● RECORDS SHOWN:

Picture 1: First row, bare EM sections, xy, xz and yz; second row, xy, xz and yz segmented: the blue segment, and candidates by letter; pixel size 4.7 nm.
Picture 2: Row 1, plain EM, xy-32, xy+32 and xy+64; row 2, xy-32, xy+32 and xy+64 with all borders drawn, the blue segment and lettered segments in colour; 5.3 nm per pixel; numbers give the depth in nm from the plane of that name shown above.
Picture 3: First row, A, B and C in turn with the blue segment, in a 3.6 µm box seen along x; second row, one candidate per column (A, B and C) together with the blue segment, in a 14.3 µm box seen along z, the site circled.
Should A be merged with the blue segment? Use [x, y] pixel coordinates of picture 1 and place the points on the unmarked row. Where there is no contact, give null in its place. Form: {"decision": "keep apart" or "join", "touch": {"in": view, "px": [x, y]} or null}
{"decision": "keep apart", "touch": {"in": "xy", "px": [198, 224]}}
...
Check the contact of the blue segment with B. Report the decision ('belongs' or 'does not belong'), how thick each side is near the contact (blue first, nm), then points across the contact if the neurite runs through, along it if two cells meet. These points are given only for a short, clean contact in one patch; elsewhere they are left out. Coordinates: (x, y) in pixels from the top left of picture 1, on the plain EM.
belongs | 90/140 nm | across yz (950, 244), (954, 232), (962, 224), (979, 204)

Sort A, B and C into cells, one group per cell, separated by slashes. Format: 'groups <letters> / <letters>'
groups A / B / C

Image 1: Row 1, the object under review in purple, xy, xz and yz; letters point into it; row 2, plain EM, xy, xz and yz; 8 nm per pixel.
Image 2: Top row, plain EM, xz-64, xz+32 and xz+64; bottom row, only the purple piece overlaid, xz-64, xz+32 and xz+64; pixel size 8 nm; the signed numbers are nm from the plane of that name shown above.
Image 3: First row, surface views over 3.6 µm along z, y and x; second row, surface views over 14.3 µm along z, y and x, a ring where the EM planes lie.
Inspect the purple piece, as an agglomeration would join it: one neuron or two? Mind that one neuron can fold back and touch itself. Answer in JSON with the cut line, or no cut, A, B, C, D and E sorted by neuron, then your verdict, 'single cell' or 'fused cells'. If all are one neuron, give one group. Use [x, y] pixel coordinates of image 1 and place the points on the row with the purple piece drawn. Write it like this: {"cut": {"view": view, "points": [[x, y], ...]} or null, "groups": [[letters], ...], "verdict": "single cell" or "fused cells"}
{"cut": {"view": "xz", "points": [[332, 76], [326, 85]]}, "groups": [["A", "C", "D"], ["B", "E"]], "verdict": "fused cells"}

● WORK REQUEST: Would you please return every line in the listing where "numbers" shows up?

● OUTPUT FOR THIS EXERCISE:
Picture 2: Row 1, plain EM, xy-32, xy+32 and xy+64; row 2, xy-32, xy+32 and xy+64 with all borders drawn, the blue segment and lettered segments in colour; 5.3 nm per pixel; numbers give the depth in nm from the plane of that name shown above.
Image 2: Top row, plain EM, xz-64, xz+32 and xz+64; bottom row, only the purple piece overlaid, xz-64, xz+32 and xz+64; pixel size 8 nm; the signed numbers are nm from the plane of that name shown above.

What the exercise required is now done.